EXERCISE: The records follow. Filter them to the lines that hold "Example".

EXTRACTED INFORMATION:
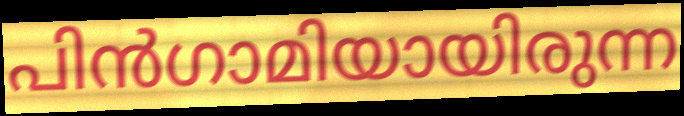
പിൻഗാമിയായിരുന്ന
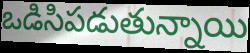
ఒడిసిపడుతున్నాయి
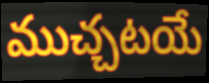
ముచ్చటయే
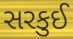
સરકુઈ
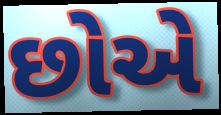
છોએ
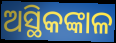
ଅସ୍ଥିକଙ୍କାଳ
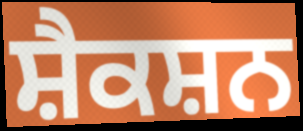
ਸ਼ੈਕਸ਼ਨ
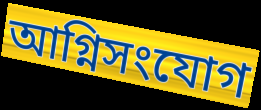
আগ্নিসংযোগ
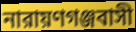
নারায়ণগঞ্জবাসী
...
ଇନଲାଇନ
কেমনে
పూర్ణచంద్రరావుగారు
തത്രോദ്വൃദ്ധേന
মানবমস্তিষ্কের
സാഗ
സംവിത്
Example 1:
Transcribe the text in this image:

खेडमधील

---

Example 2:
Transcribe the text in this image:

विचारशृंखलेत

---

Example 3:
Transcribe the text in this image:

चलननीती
---
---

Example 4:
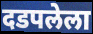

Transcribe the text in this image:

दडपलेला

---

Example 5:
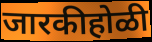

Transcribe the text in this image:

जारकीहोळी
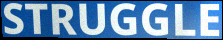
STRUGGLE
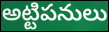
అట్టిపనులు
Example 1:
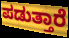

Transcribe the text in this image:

FINISHED TASK:
Example 1:
Example 2:
Example 3:
Example 4:
Example 5:
Example 1:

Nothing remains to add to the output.